Instruction a - Output the passage of the Amazon Rekognition page from "For live video, Rekognition" up to and including "Minimum 80×80 pixels.", word for word.

Supplied text -
[Start of section]
Amazon Rekognition: What It Is and When to Use It

Definition

Amazon Rekognition is a fully managed computer-vision service that analyzes images and videos through a simple API. Behind the scenes it runs deep-learning models — trained and updated by AWS — that detect objects, scenes, text, faces, celebrities, unsafe content, and personal protective equipment. Rather than collecting training data and training your own CV models, you call DetectLabels, DetectFaces, DetectText, DetectModerationLabels, or CompareFaces, and pay per image (or per minute of video) processed. For workloads where AWS's pre-trained models are good enough — and they usually are for common scenes and objects — Rekognition is dramatically faster to deploy than a custom SageMaker CV model.

How It Works

Rekognition has two main surfaces: image APIs and video APIs.

Image APIs (synchronous)

Call an operation with either an S3 object reference or a base64-encoded byte stream up to 5 MB. Rekognition returns a JSON response with labels, bounding boxes, confidence scores, and metadata. Key operations:

  • DetectLabels — identifies thousands of objects, scenes, and activities (for example "Dog", "Beach", "Wedding"). Returns hierarchical labels and bounding boxes.
  • DetectFaces — detects faces and returns attributes (age range, gender, emotions, landmarks, pose).
  • CompareFaces — compares a source face to target faces and returns similarity scores.
  • SearchFacesByImage / IndexFaces — build and query a face collection (a server-side index of face vectors).
  • DetectText — OCR for printed and stylized text in images.
  • DetectModerationLabels — flags explicit, suggestive, violent, or otherwise unsafe content using a hierarchical taxonomy.
  • DetectProtectiveEquipment — detects PPE (head cover, face cover, hand cover) for workplace safety.
  • RecognizeCelebrities — identifies well-known people in images.
  • Custom Labels — you upload a small labeled dataset and Rekognition trains a private model; inference is through the same API surface.

Video APIs (asynchronous)

For stored video in S3, you call a Start* operation (for example StartLabelDetection), Rekognition processes the video and publishes a notification to SNS when done, then you call Get* to retrieve results. Supported jobs include label detection, face detection/search, celebrity recognition, content moderation, person tracking, and text detection.

For live video, Rekognition integrates with Kinesis Video Streams: frames flow into Rekognition Video, and results stream out through a Kinesis Data Stream for real-time processing (for example detecting a known face at a door camera).

Key Features and Limits

  • Thousands of labels out of the box, spanning objects, scenes, activities, food, and more.
  • Face collections — up to 20 million faces per collection, searchable in milliseconds.
  • Moderation taxonomy — two-tier labels (Top Level "Violence" with sub-labels "Graphic Violence", etc.) for nuanced content policies.
  • Custom Labels — classification or object detection trained with 10–100+ labeled images per class.
  • Streaming Video — integrates with Kinesis Video Streams for real-time alerts.
  • Sync image size limits: 5 MB (base64) or 15 MB (S3 object), JPEG / PNG only. Minimum 80×80 pixels.
[End of section]
Information provided -
[Start of section]
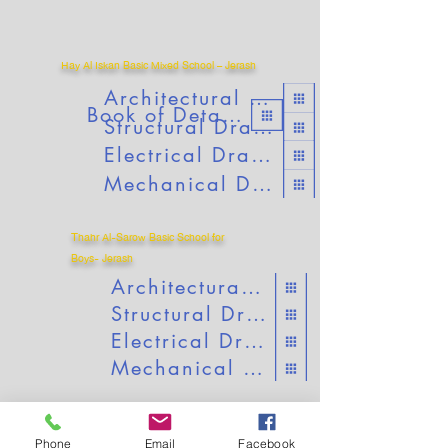
Hay Al Iskan Basic Mixed School – Jerash
Architectural Drawings
Book of Details
Structural Drawings
Electrical Drawings
Mechanical Drawings
T
hahr Al-Sarow Basic School for
Boys- Jerash
Architectural Drawings
Structural Drawings
Electrical Drawings
Mechanical Drawings
Phone
Email
Facebook
Jumana Bint Abitaleb Basic Mixed School-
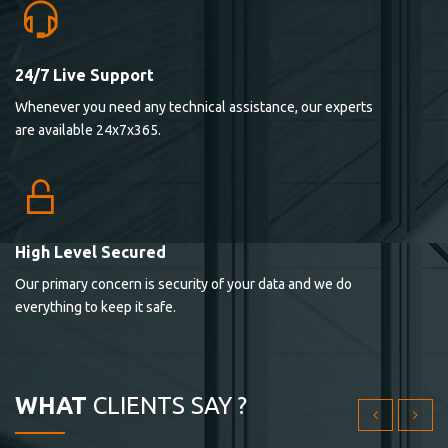
24/7 Live Support
Lorem ipsum dolor sit ametconse ctetur adipisicing
Whenever you need any technical assistance, our experts
elitvolup tatem error sit qui.
are available 24x7x365.
Jonathan Smith
cici inc.
4.50
High Level Secured
Our primary concern is security of your data and we do
Lorem ipsum dolor sit ametconse ctetur adipisicing
everything to keep it safe.
elitvolup tatem error sit qui.
Jonathan Smith
cici inc.
WHAT
CLIENTS SAY ?
4.50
[End of section]
Instruction b - Which lines of the listing above contain the word "Basic"? Extract each of them.

Written solution a -
For live video, Rekognition integrates with Kinesis Video Streams: frames flow into Rekognition Video, and results stream out through a Kinesis Data Stream for real-time processing (for example detecting a known face at a door camera).

Key Features and Limits

  • Thousands of labels out of the box, spanning objects, scenes, activities, food, and more.
  • Face collections — up to 20 million faces per collection, searchable in milliseconds.
  • Moderation taxonomy — two-tier labels (Top Level "Violence" with sub-labels "Graphic Violence", etc.) for nuanced content policies.
  • Custom Labels — classification or object detection trained with 10–100+ labeled images per class.
  • Streaming Video — integrates with Kinesis Video Streams for real-time alerts.
  • Sync image size limits: 5 MB (base64) or 15 MB (S3 object), JPEG / PNG only. Minimum 80×80 pixels.

Written solution b -
Hay Al Iskan Basic Mixed School – Jerash
hahr Al-Sarow Basic School for
Jumana Bint Abitaleb Basic Mixed School-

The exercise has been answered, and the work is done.